_Task to carry out_: Please copy the lines below, from the line with "1. ТЕРМИНЫ И ОПРЕДЕЛЕНИЯ" through the line with "Aquellas personas que no tengan rede", both included. Leave the pictures out.

_Source records_:
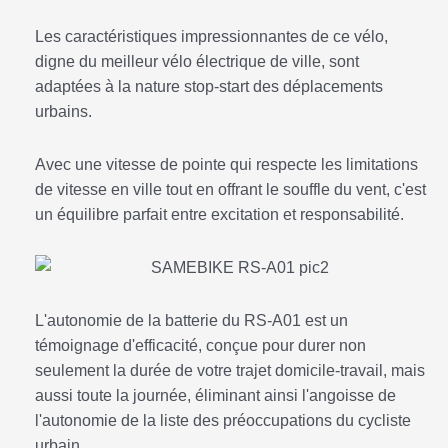
Les caractéristiques impressionnantes de ce vélo,
digne du meilleur vélo électrique de ville, sont
adaptées à la nature stop-start des déplacements
urbains.
Avec une vitesse de pointe qui respecte les limitations
de vitesse en ville tout en offrant le souffle du vent, c'est
un équilibre parfait entre excitation et responsabilité.
L'autonomie de la batterie du RS-A01 est un
témoignage d'efficacité, conçue pour durer non
seulement la durée de votre trajet domicile-travail, mais
aussi toute la journée, éliminant ainsi l'angoisse de
l'autonomie de la liste des préoccupations du cycliste
urbain.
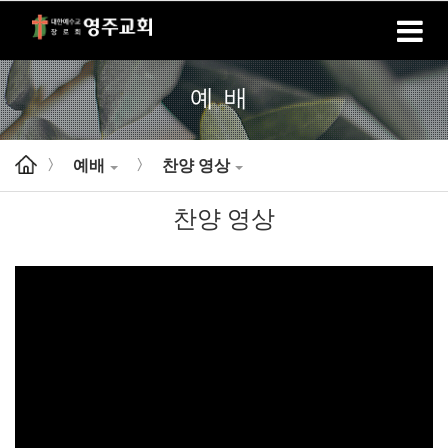
홈
로그인
회원가입
예배
예배
찬양 영상
>
>
찬양 영상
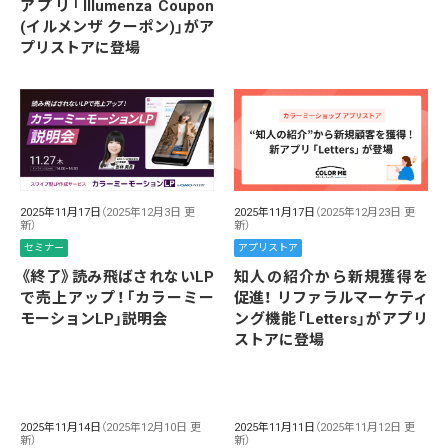
アプリ「Illumenza Coupon
(イルメンザ クーポン)」がア
プリストアに登場
2025年11月17日
（2025年12月3日 更
2025年11月17日
（2025年12月23日 更
新）
新）
セミナー
アプリストア
《終了》読み飛ばされないLP
知人の紹介から新規獲得を
で売上アップ！「カラーミー
促進！ リファラルマーケティ
モーションLP」説明会
ング機能「Letters」がアプリ
ストアに登場
2025年11月14日
（2025年12月10日 更
2025年11月11日
（2025年11月12日 更
新）
新）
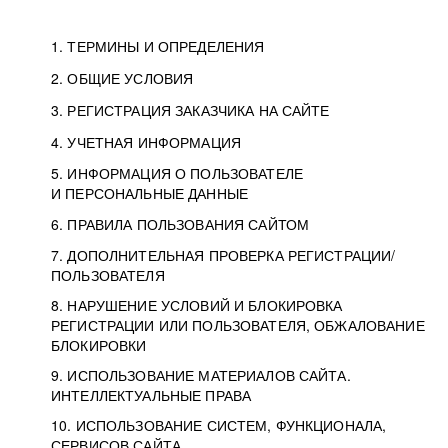
1. ТЕРМИНЫ И ОПРЕДЕЛЕНИЯ
2. ОБЩИЕ УСЛОВИЯ
3. РЕГИСТРАЦИЯ ЗАКАЗЧИКА НА САЙТЕ
4. УЧЕТНАЯ ИНФОРМАЦИЯ
5. ИНФОРМАЦИЯ О ПОЛЬЗОВАТЕЛЕ
И ПЕРСОНАЛЬНЫЕ ДАННЫЕ
6. ПРАВИЛА ПОЛЬЗОВАНИЯ САЙТОМ
7. ДОПОЛНИТЕЛЬНАЯ ПРОВЕРКА РЕГИСТРАЦИИ/
ПОЛЬЗОВАТЕЛЯ
8. НАРУШЕНИЕ УСЛОВИЙ И БЛОКИРОВКА
РЕГИСТРАЦИИ ИЛИ ПОЛЬЗОВАТЕЛЯ, ОБЖАЛОВАНИЕ
БЛОКИРОВКИ
9. ИСПОЛЬЗОВАНИЕ МАТЕРИАЛОВ САЙТА.
ИНТЕЛЛЕКТУАЛЬНЫЕ ПРАВА
10. ИСПОЛЬЗОВАНИЕ СИСТЕМ, ФУНКЦИОНАЛА,
СЕРВИСОВ САЙТА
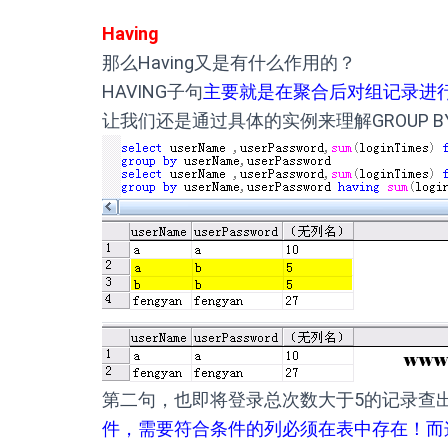
Having
那么Having又是有什么作用的？
HAVING子句
主要就是在聚合后对组记录进
让我们还是通过具体的实例来理解GROUP BY 和
第二句，也即将登录总次数大于5的记录查
件，需要符合条件的列必须在表中存在！而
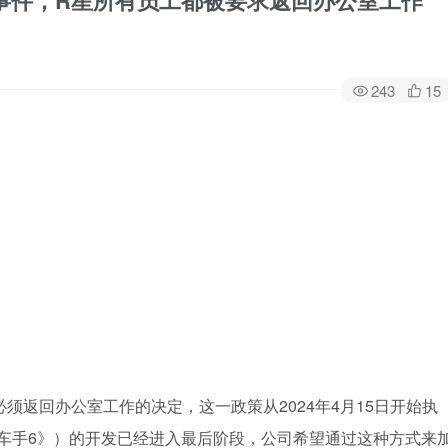
密事件，R星所有员工都被要求返回办公室工作
243
15
有员工必须返回办公室工作的决定，这一政策从2024年4月15日开始执
猎车手6》）的开发已经进入最后阶段，公司希望通过这种方式来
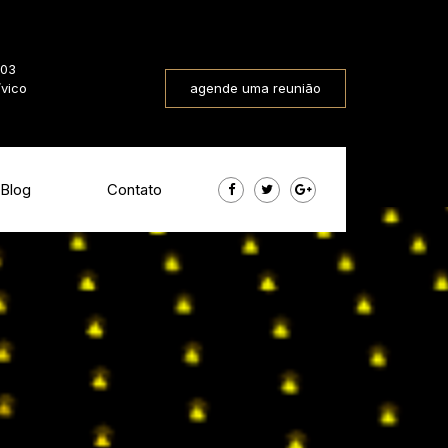
803
ívico
agende uma reunião
Blog
Contato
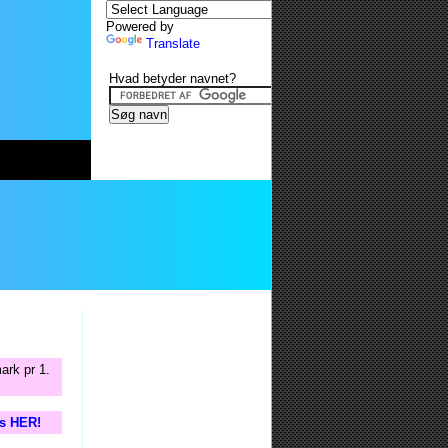
Powered by
Translate
Hvad betyder navnet?
ark pr 1.
is HER!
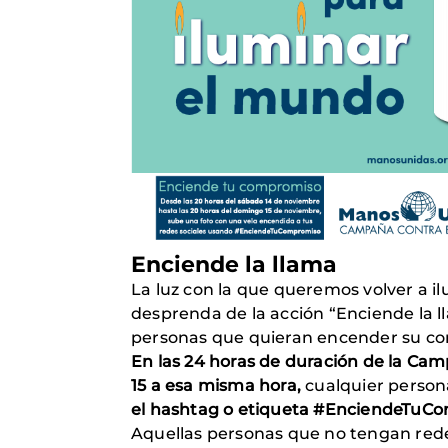
Enciende la llama
La luz con la que queremos volver a il
desprenda de la acción “Enciende la ll
personas que quieran encender su c
En las 24 horas de duración de la Cam
15 a esa misma hora,
cualquier person
el hashtag o etiqueta #EnciendeTuC
Aquellas personas que no tengan rede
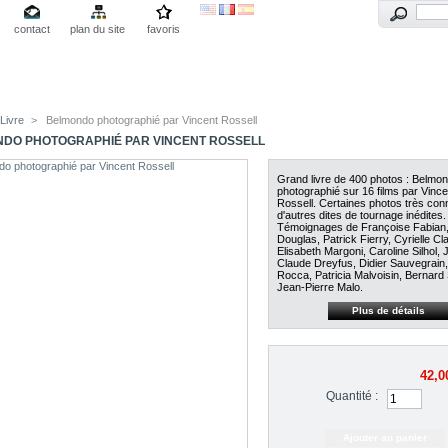
contact
plan du site
favoris
Livre
>
Belmondo photographié par Vincent Rossell
DO PHOTOGRAPHIÉ PAR VINCENT ROSSELL
Grand livre de 400 photos : Belmo
photographié sur 16 films par Vince
Rossell. Certaines photos très con
d'autres dites de tournage inédites.
Témoignages de Françoise Fabian,
Douglas, Patrick Fierry, Cyrielle Clai
Elisabeth Margoni, Caroline Silhol, 
Claude Dreyfus, Didier Sauvegrain,
Rocca, Patricia Malvoisin, Bernard 
Jean-Pierre Malo.
Plus de détails
42,0
Quantité :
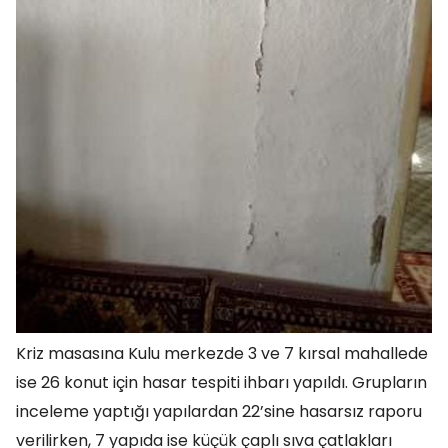
Kriz masasına Kulu merkezde 3 ve 7 kırsal mahallede
ise 26 konut için hasar tespiti ihbarı yapıldı. Grupların
inceleme yaptığı yapılardan 22’sine hasarsız raporu
verilirken, 7 yapıda ise küçük çaplı sıva çatlakları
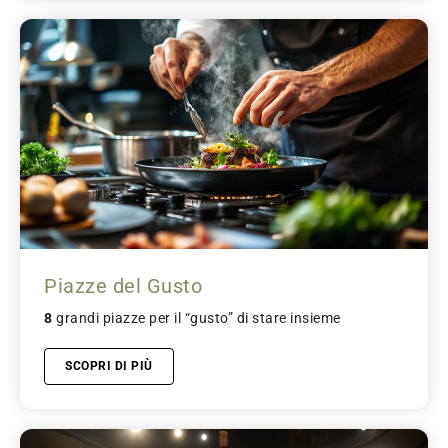
Piazze del Gusto
8
grandi piazze per il “gusto” di stare insieme
SCOPRI DI PIÙ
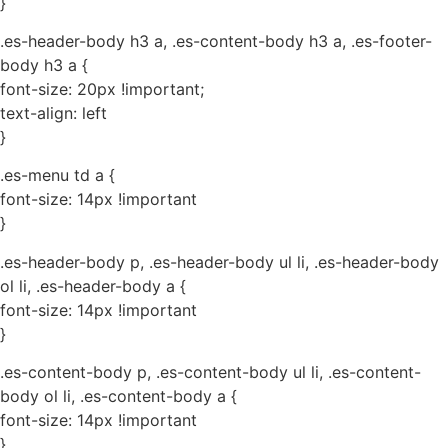
}
.es-header-body h3 a, .es-content-body h3 a, .es-footer-
body h3 a {
font-size: 20px !important;
text-align: left
}
.es-menu td a {
font-size: 14px !important
}
.es-header-body p, .es-header-body ul li, .es-header-body
ol li, .es-header-body a {
font-size: 14px !important
}
.es-content-body p, .es-content-body ul li, .es-content-
body ol li, .es-content-body a {
font-size: 14px !important
}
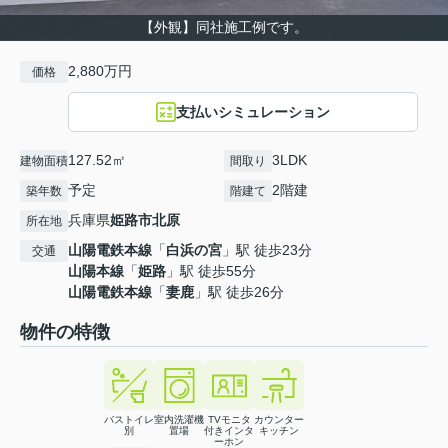
【外観】同社施工例です。
2,880万円
価格
支払いシミュレーション
127.52㎡
3LDK
建物面積
間取り
予定
2階建
築年数
階建て
兵庫県
姫路市
北原
所在地
山陽電鉄本線
「
白浜の宮
」駅 徒歩23分
交通
山陽本線
「
姫路
」駅 徒歩55分
山陽電鉄本線
「
妻鹿
」駅 徒歩26分
物件の特徴
バストイレ
室内洗濯機
TVモニタ
カウンター
別
置場
付きインタ
キッチン
ーホン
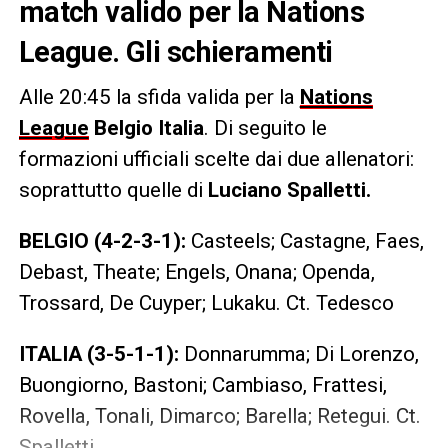
match valido per la Nations
League. Gli schieramenti
Alle 20:45 la sfida valida per la
Nations
League
Belgio Italia
. Di seguito le
formazioni ufficiali scelte dai due allenatori:
soprattutto quelle di
Luciano Spalletti.
BELGIO (4-2-3-1):
Casteels; Castagne, Faes,
Debast, Theate; Engels, Onana; Openda,
Trossard, De Cuyper; Lukaku. Ct. Tedesco
ITALIA (3-5-1-1):
Donnarumma; Di Lorenzo,
Buongiorno, Bastoni; Cambiaso, Frattesi,
Rovella, Tonali, Dimarco; Barella; Retegui. Ct.
Spalletti.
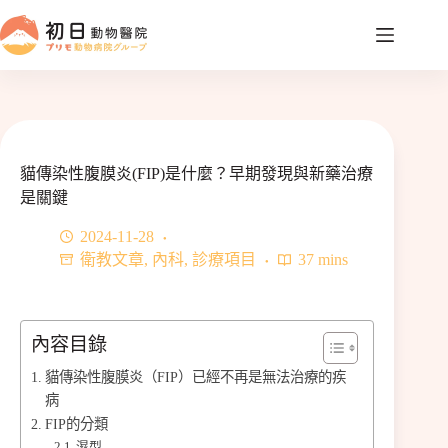
跳
至
主
要
內
容
貓傳染性腹膜炎(FIP)是什麼？早期發現與新藥治療
是關鍵
2024-11-28
衛教文章
,
內科
,
診療項目
37 mins
內容目錄
貓傳染性腹膜炎（FIP）已經不再是無法治療的疾
病
FIP的分類
濕型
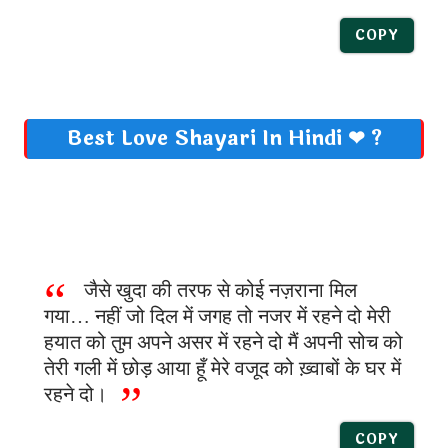
COPY
Best Love Shayari In Hindi ❤ ?
जैसे खुदा की तरफ से कोई नज़राना मिल
गया… नहीं जो दिल में जगह तो नजर में रहने दो मेरी
हयात को तुम अपने असर में रहने दो मैं अपनी सोच को
तेरी गली में छोड़ आया हूँ मेरे वजूद को ख़्वाबों के घर में
रहने दो।
COPY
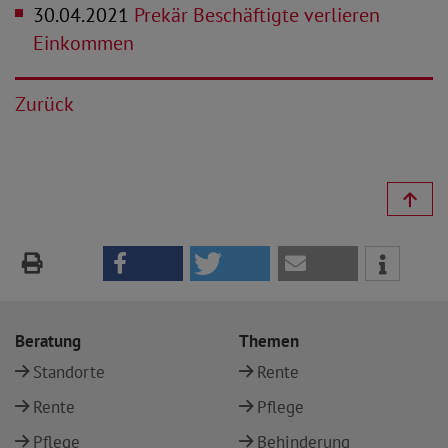
30.04.2021
Prekär Beschäftigte verlieren
Einkommen
Zurück
Beratung
Themen
Standorte
Rente
Rente
Pflege
Pflege
Behinderung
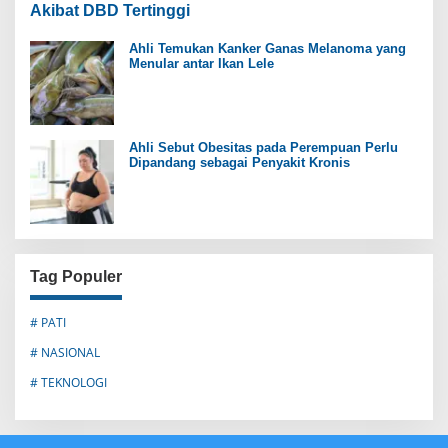
Akibat DBD Tertinggi
Ahli Temukan Kanker Ganas Melanoma yang
Menular antar Ikan Lele
Ahli Sebut Obesitas pada Perempuan Perlu
Dipandang sebagai Penyakit Kronis
Tag Populer
# PATI
# NASIONAL
# TEKNOLOGI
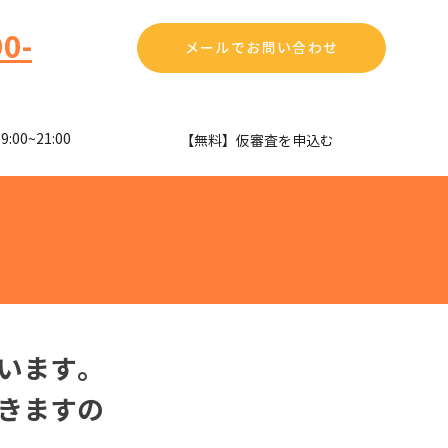
0-
メールでお問い合わせ
00~21:00
​【無料】仮審査を申込む
います。
きますの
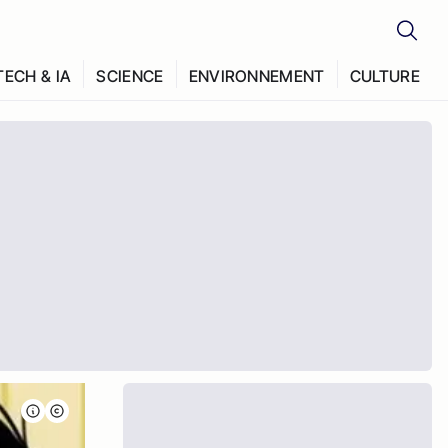
TECH & IA
SCIENCE
ENVIRONNEMENT
CULTURE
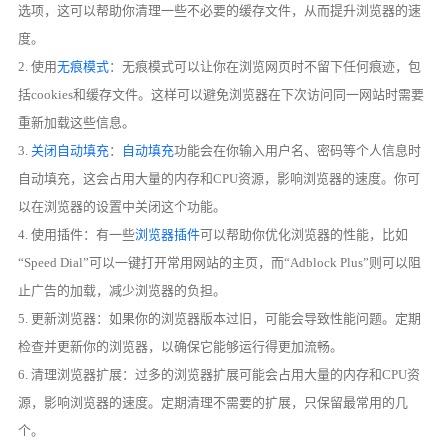
选项，这可以帮助你清理一些不必要的缓存文件，从而提升浏览器的速
度。
2. 使用
无痕模式
：无痕模式可以让你在浏览网页时不留下任何痕迹，包
括cookies和缓存文件。这样可以避免浏览器在下次访问同一网站时需要
重新加载这些信息。
3.
关闭自动填充
：
自动填充
功能会在你输入用户名、密码等个人信息时
自动填充，这会占用大量的内存和CPU资源，影响浏览器的速度。你可
以在浏览器的设置中关闭这个功能。
4. 使用插件：有一些
浏览器插件
可以帮助你优化浏览器的性能，比如
“Speed Dial”可以一键打开常用网站的主页，而“Adblock Plus”则可以阻
止广告的加载，减少浏览器的负担。
5. 更新浏览器：如果你的浏览器版本过旧，可能会导致性能问题。定期
检查并更新你的浏览器，以确保它能够运行得更加流畅。
6. 清理浏览器扩展：过多的浏览器扩展可能会占用大量的内存和CPU资
源，影响浏览器的速度。定期清理不需要的扩展，只保留最常用的几
个。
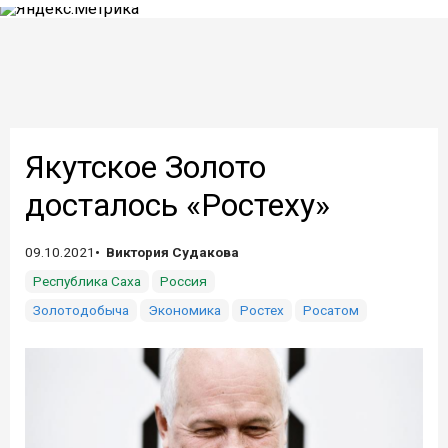
Якутское Золото
досталось «Ростеху»
09.10.2021
Виктория Судакова
Республика Саха
Россия
Золотодобыча
Экономика
Ростех
Росатом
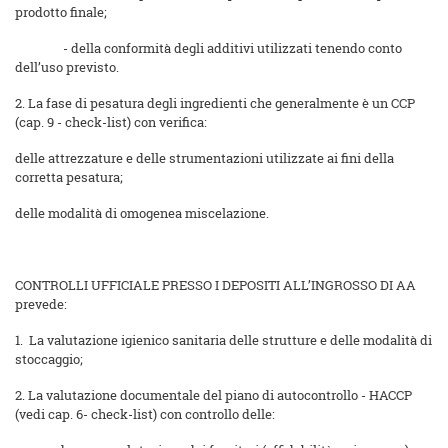
prodotto finale;
- della conformità degli additivi utilizzati tenendo conto
dell’uso previsto.
2. La fase di pesatura degli ingredienti che generalmente è un CCP
(cap. 9 - check-list) con verifica:
delle attrezzature e delle strumentazioni utilizzate ai fini della
corretta pesatura;
delle modalità di omogenea miscelazione.
CONTROLLI UFFICIALE PRESSO I DEPOSITI ALL’INGROSSO DI AA
prevede:
1. La valutazione igienico sanitaria delle strutture e delle modalità di
stoccaggio;
2. La valutazione documentale del piano di autocontrollo - HACCP
(vedi cap. 6- check-list) con controllo delle:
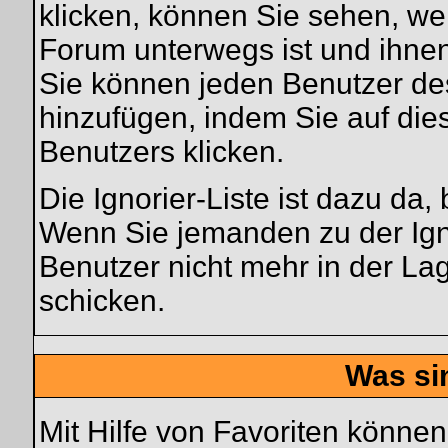
klicken, können Sie sehen, we
Forum unterwegs ist und ihnen
Sie können jeden Benutzer de
hinzufügen, indem Sie auf di
Benutzers klicken.
Die Ignorier-Liste ist dazu da
Wenn Sie jemanden zu der Ignor
Benutzer nicht mehr in der La
schicken.
Was si
Mit Hilfe von Favoriten können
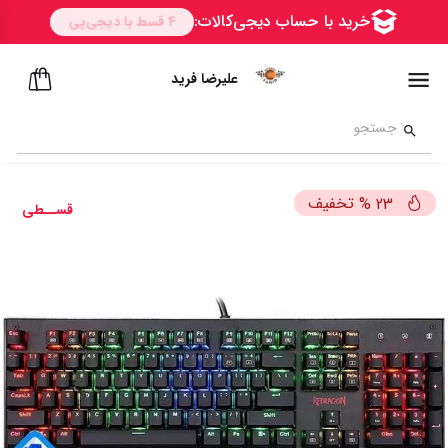
علیرضا فرید
تخفیف
%
23
قســطی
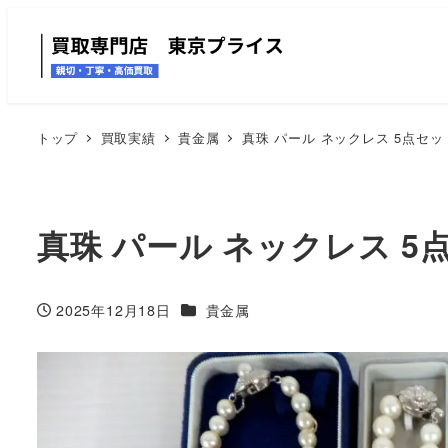
トップ
買取実績
貴金属
真珠 パール ネックレス 5点セット
真珠 パール ネックレス 5点
カテゴリー
2025年12月18日
貴金属
投稿日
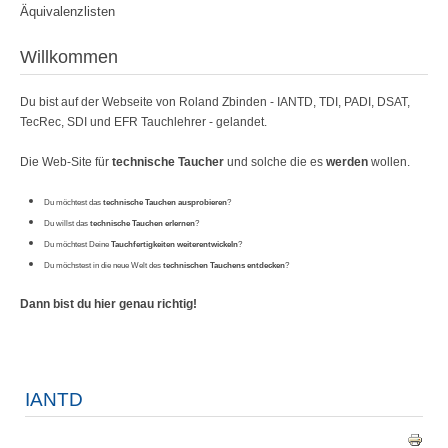
Äquivalenzlisten
Willkommen
Du bist auf der Webseite von Roland Zbinden - IANTD, TDI, PADI, DSAT,
TecRec, SDI und EFR Tauchlehrer - gelandet.
Die Web-Site für
technische Taucher
und solche die es
werden
wollen.
Du möchtest das
technische Tauchen ausprobieren
?
Du willst das
technische Tauchen erlernen
?
Du möchtest Deine
Tauchfertigkeiten weiterentwickeln
?
Du möchstest in die neue Welt des
technischen Tauchens entdecken
?
Dann bist du hier genau richtig!
IANTD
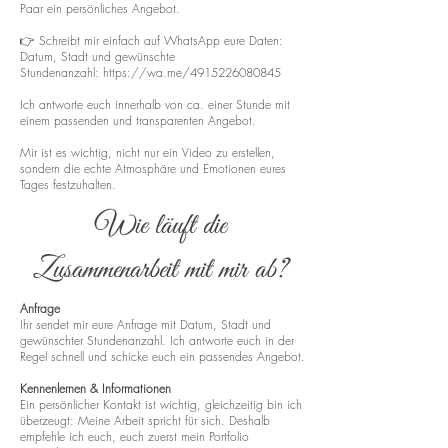
Paar ein persönliches Angebot.
👉 Schreibt mir einfach auf WhatsApp eure Daten:
Datum, Stadt und gewünschte
Stundenanzahl:
https://wa.me/4915226080845
Ich antworte euch innerhalb von ca. einer Stunde mit
einem passenden und transparenten Angebot.
Mir ist es wichtig, nicht nur ein Video zu erstellen,
sondern die echte Atmosphäre und Emotionen eures
Tages festzuhalten.
Wie läuft die
Zusammenarbeit mit mir ab?
Anfrage
Ihr sendet mir eure Anfrage mit Datum, Stadt und
gewünschter Stundenanzahl. Ich antworte euch in der
Regel schnell und schicke euch ein passendes Angebot.
Kennenlernen & Informationen
Ein persönlicher Kontakt ist wichtig, gleichzeitig bin ich
überzeugt: Meine Arbeit spricht für sich. Deshalb
empfehle ich euch, euch zuerst mein Portfolio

_Answer section_:
1. ТЕРМИНЫ И ОПРЕДЕЛЕНИЯ
2. ОБЩИЕ УСЛОВИЯ
3. РЕГИСТРАЦИЯ ЗАКАЗЧИКА НА САЙТЕ
4. УЧЕТНАЯ ИНФОРМАЦИЯ
5. ИНФОРМАЦИЯ О ПОЛЬЗОВАТЕЛЕ
И ПЕРСОНАЛЬНЫЕ ДАННЫЕ
6. ПРАВИЛА ПОЛЬЗОВАНИЯ САЙТОМ
7. ДОПОЛНИТЕЛЬНАЯ ПРОВЕРКА РЕГИСТРАЦИИ/
ПОЛЬЗОВАТЕЛЯ
8. НАРУШЕНИЕ УСЛОВИЙ И БЛОКИРОВКА
РЕГИСТРАЦИИ ИЛИ ПОЛЬЗОВАТЕЛЯ, ОБЖАЛОВАНИЕ
БЛОКИРОВКИ
9. ИСПОЛЬЗОВАНИЕ МАТЕРИАЛОВ САЙТА.
ИНТЕЛЛЕКТУАЛЬНЫЕ ПРАВА
10. ИСПОЛЬЗОВАНИЕ СИСТЕМ, ФУНКЦИОНАЛА,
СЕРВИСОВ САЙТА
Having
那么Having又是有什么作用的？
HAVING子句
主要就是在聚合后对组记录进
让我们还是通过具体的实例来理解GROUP BY 和
第二句，也即将登录总次数大于5的记录查
件，需要符合条件的列必须在表中存在！而
密事件，R星所有员工都被要求返回办公室工作
243
15
有员工必须返回办公室工作的决定，这一政策从2024年4月15日开始执
猎车手6》）的开发已经进入最后阶段，公司希望通过这种方式来
803
ívico
agende uma reunião
Blog
Contato
Powered by
Translate
Hvad betyder navnet?
ark pr 1.
is HER!
Enciende la llama
La luz con la que queremos volver a il
desprenda de la acción “Enciende la ll
personas que quieran encender su c
En las 24 horas de duración de la Cam
15 a esa misma hora,
cualquier person
el hashtag o etiqueta #EnciendeTuC
Aquellas personas que no tengan rede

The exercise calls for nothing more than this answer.